SENATOR COLLINS APPLAUDS FEDERAL DATA CENTER INITIATIVE, WHICH FOLLOWS HER REQUEST FOR GAO STUDY ON TECHNOLOGY CONSOLIDATION

WASHINGTON, D.C. – Senator Susan Collins, R-Me., Ranking Member of the Senate Homeland Security and Governmental Affairs Committee, on Thursday welcomed news of a federal data center consolidation initiative to manage and coordinate the government’s ever-expanding technology systems.

The Feb. 26 announcement follows Senator Collins’s request in December that the Government Accountability Office (GAO) study the feasibility of consolidating federal data centers.

“There is much merit to the Federal Data Center Consolidation Initiative, which would require that federal agencies consolidate a burgeoning IT infrastructure that is growing out of control,” Senator Collins said Thursday.

“In 1995, the Office of Management and Budget called for consolidation of these centers. Just the opposite occurred — there were 432 data centers in 1998 and more than 1,100 today, a 154 percent increase. We need aggressive oversight and strong management now to ward off ‘data center sprawl.’

“Such unchecked growth is expensive, adding significant costs to hardware, software, cooling and energy use and other overhead expenses,” she said. “Further, hundreds of separate data centers are not an efficient or effective way to store and access information. This initiative comes two months after I asked the GAO to study federal data center consolidation and to determine baseline metrics, which we could use to gauge the current situation and to chart future progress. Clearly, we need a strategy that will accommodate data usage, ease the taxpayer burden and improve overall access.”

The goals of the newly announced initiative will be to promote the use of “green technology,” reduce the cost of data center technology, increase the overall IT security at the centers, and move toward a more uniform system of computer platforms and technologies.

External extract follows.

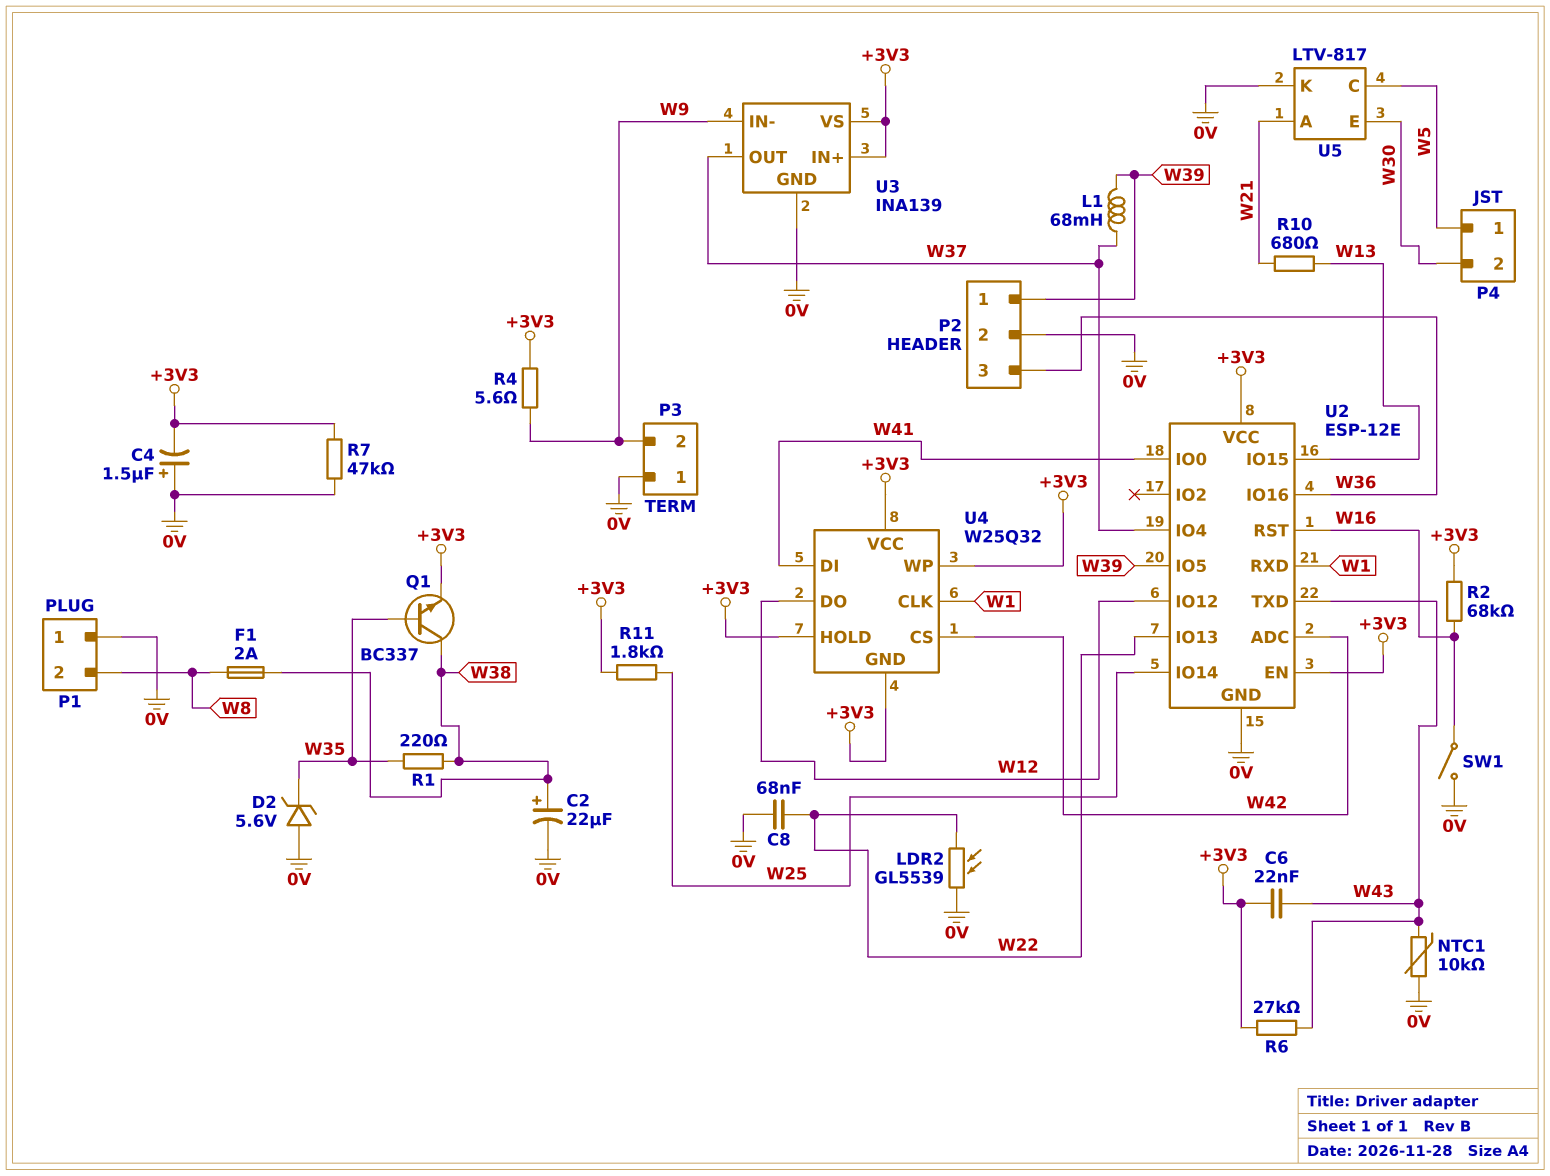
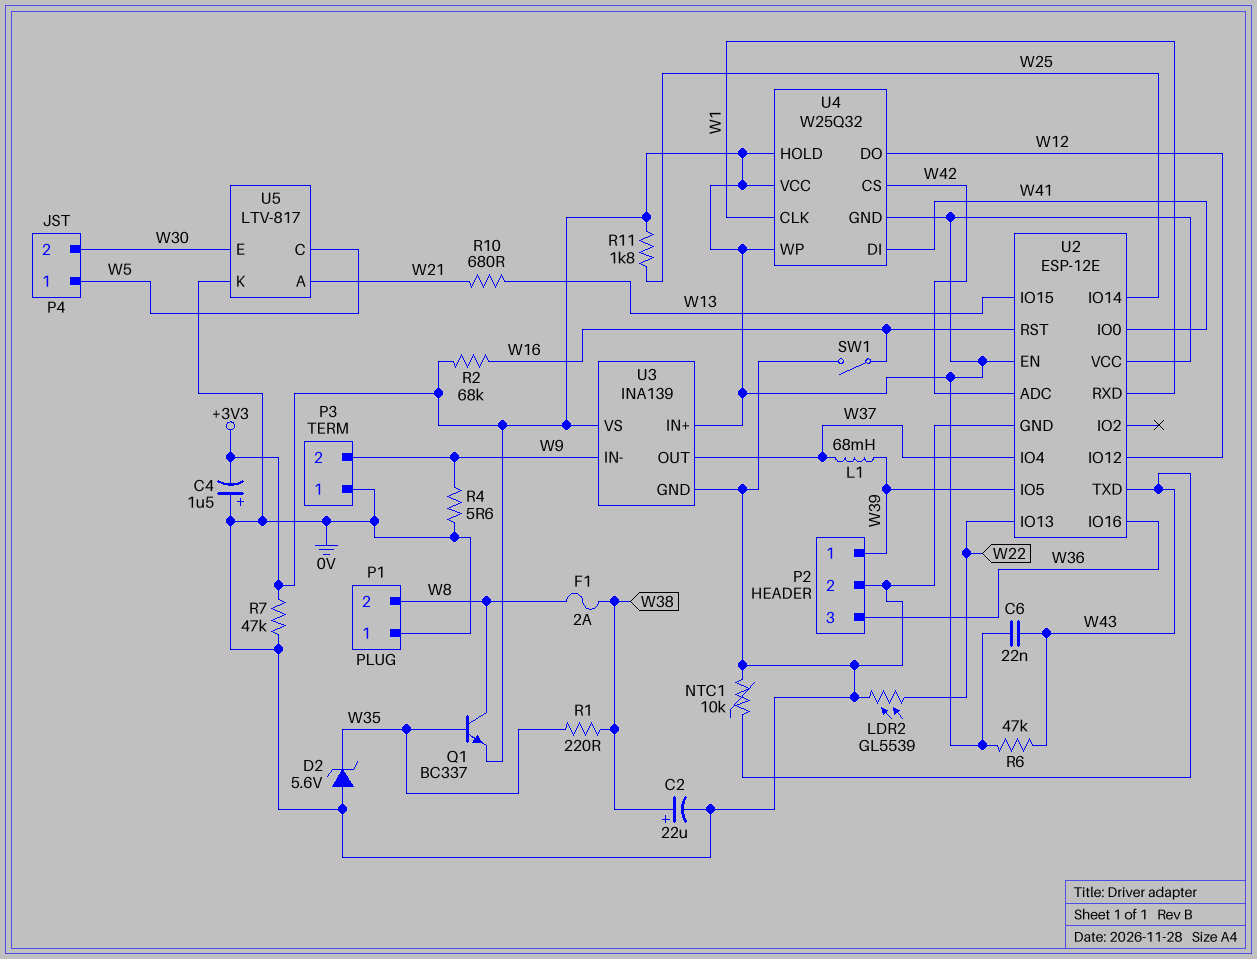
C8: 68nF (0V, W22) -> none
Q1: NPN BC337 (B W35, C W38, E +3V3) -> NPN BC337 (B W35, C W8, E +3V3)
R4: 5.6 (+3V3, W9) -> 5.6 (0V, W9)
R6: 27k (+3V3, W43) -> 47k (+3V3, W43)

The Office of Management and Budget, which issued the announcement, directed the Chief Information Officers at the Department of Homeland Security and the Treasury Department to lead the effort.

“This growth in redundant infrastructure investments is costly, inefficient, unsustainable and has a significant impact on energy consumption,” the OMB announcement said. “In 2006, Federal servers and data centers consumed over 6 billion kWh of electricity and without a fundamental shift in how we deploy technology it could exceed 12 billion kWh by 2011.”

The first step is to collect information which will inform the development of the data center consolidation plan. To that end, agencies have been directed to conduct initial and final asset inventories, develop data center consolidation plans and create ongoing monitoring systems.

Finally, federal agencies will put these consolidation plans into their 2012 fiscal year budgets by the end of August. The plans, which will include a technical roadmap and approach for achieving the targets for infrastructure utilization, energy efficiency, and cost efficiency, are expected to be approved by OMB by December 31.